While the albums lacks much of the frenetic pace and energy, its message reaches new, previously undiscovered topics. For instance, “A Man With a Hammer” tackles the powerful, canvassing love of Jesus even in the face of those who commit murder, adultery, domestic violence, abortion, rape and an ever-burgeoning list of other worst-possible-scenarios. But it’s sung in a such a nonchalant way with a mild pop sound that it almost removes the power of how hard those horrific possibilities should hit.
It’s a different, quote-unquote ‘mature’ Showbread; no longer the guys lighting themselves on fire for fun.

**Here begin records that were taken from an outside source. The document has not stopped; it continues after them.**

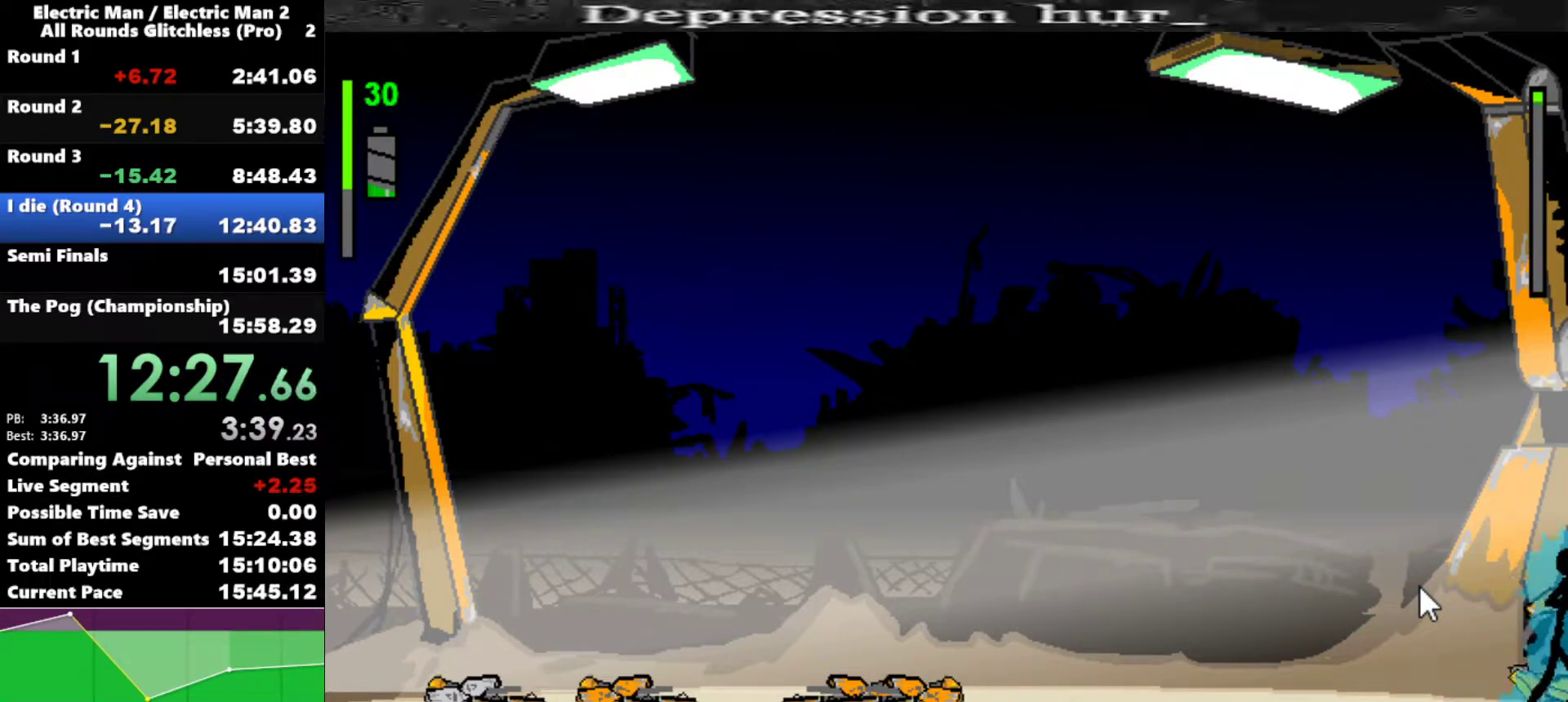
{"keys": [], "events": [[350, "a", "up"]]}
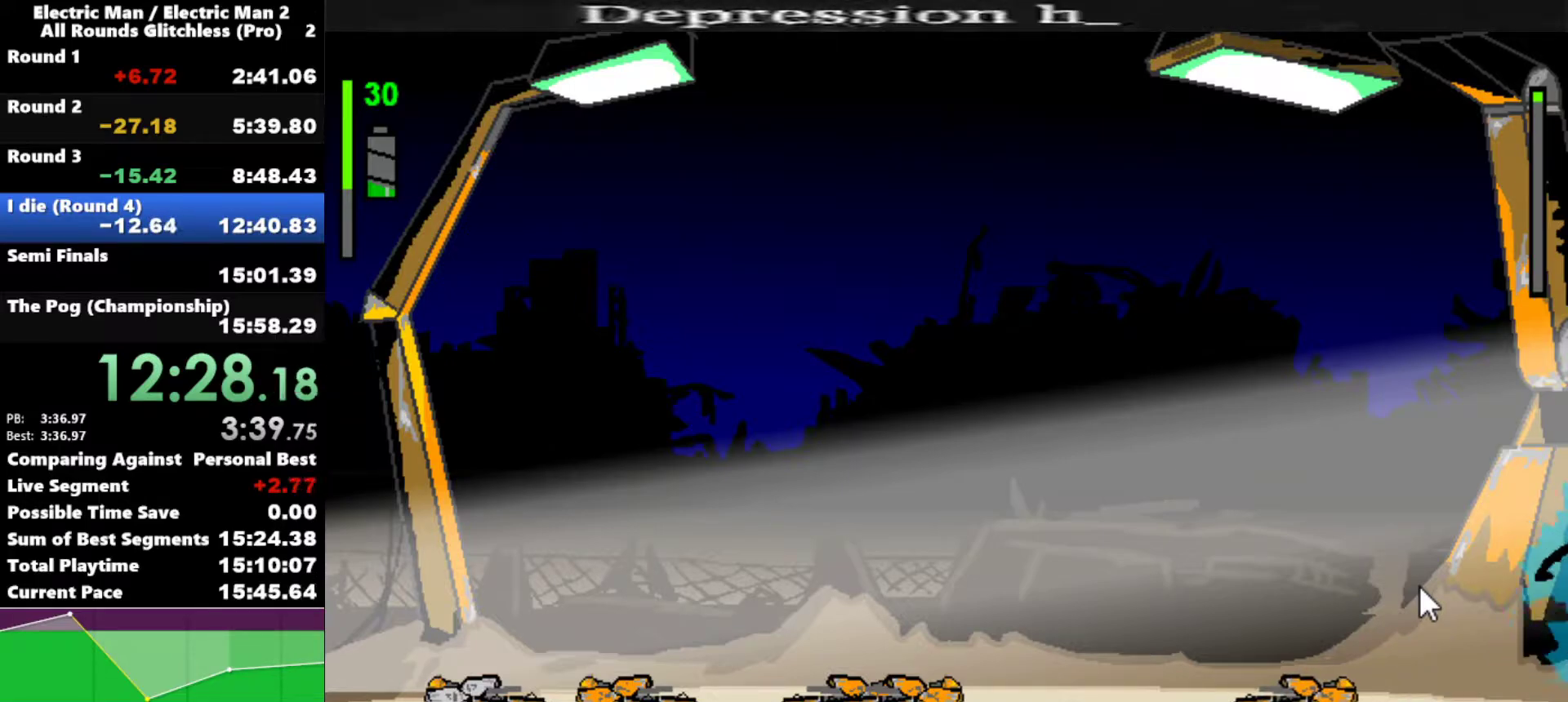
{"keys": ["left"], "events": [[67, "left", "down"]]}
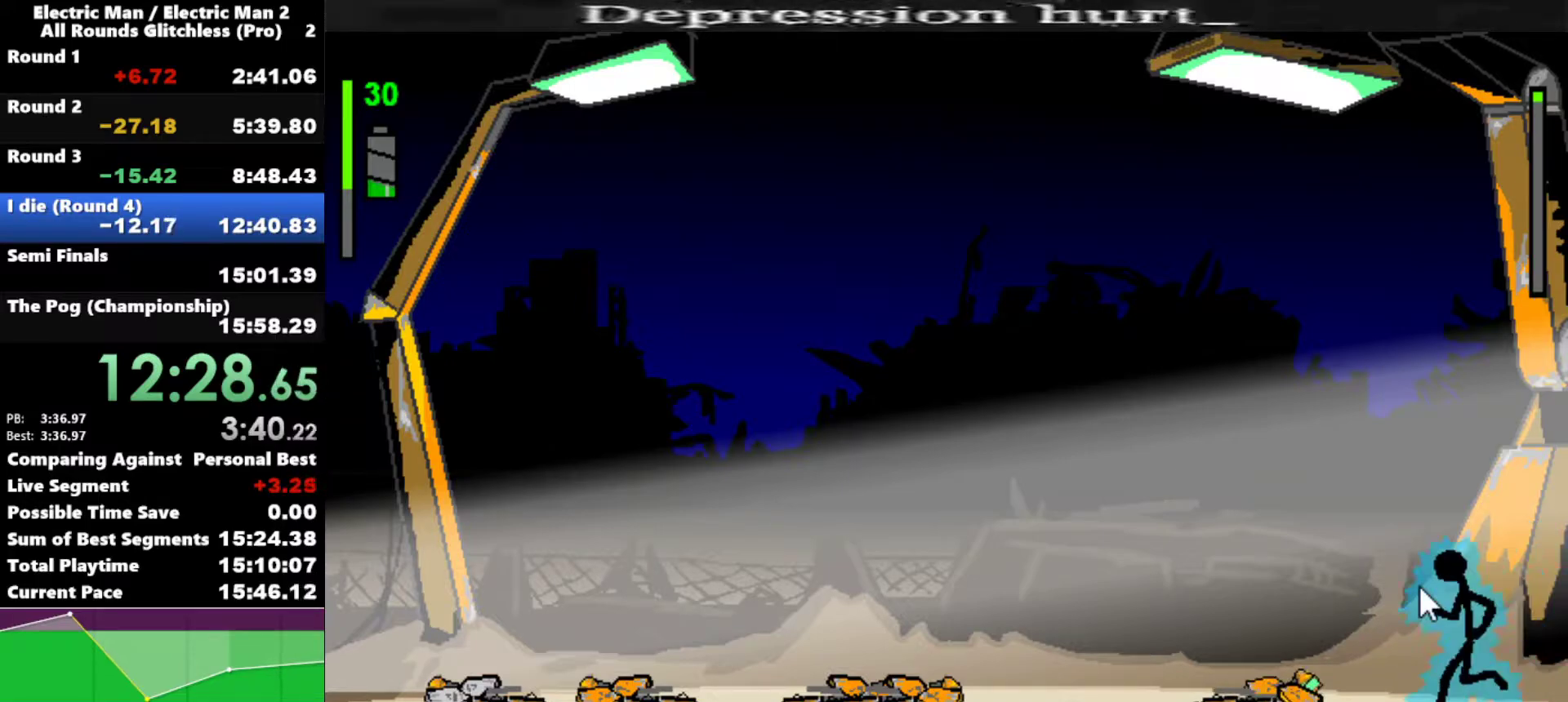
{"keys": ["a", "left"], "events": [[467, "a", "down"]]}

No longer the guys shooting each other at close range with BB guns (also for fun). No longer the guys using drum cases to slide down perilous flights of stairs (which, though terrifying, still fun).
With two Showbread babies on the way (We’ll call them ‘Breadloaves’ for now), it’s my view that perhaps the future of the band is in doubt. The Cancer movie they’re producing for the album of the same name that followed Who Can Know It? could very well be the last Showbread product to be released.
But even as an auxiliary person to the band, someone who’s been a fan of theirs for almost a decade now, I’m proud of what they’ve done, how they’ve handled themselves along the way, and their commitment to their message.
So what if I don’t like an album by one of my all-time favorite bands? I’m an idiot. The shirt says so.
From what I think is their worship album, this is Showbread’s “Myth of a Christian Nation” –
Standout tracks: “Myth of a Christian Nation” and “The Prison Comes Undone”
Weakest track: “You’re Like a Taxi” – not big on whatever that initial keyboard sound is. Sounds like a trumpet.
RIYL: In this current iteration, I’d say Project 86, Far-Less, Thousand Foot Krutch… it pains me to write out those bands, let me assure you.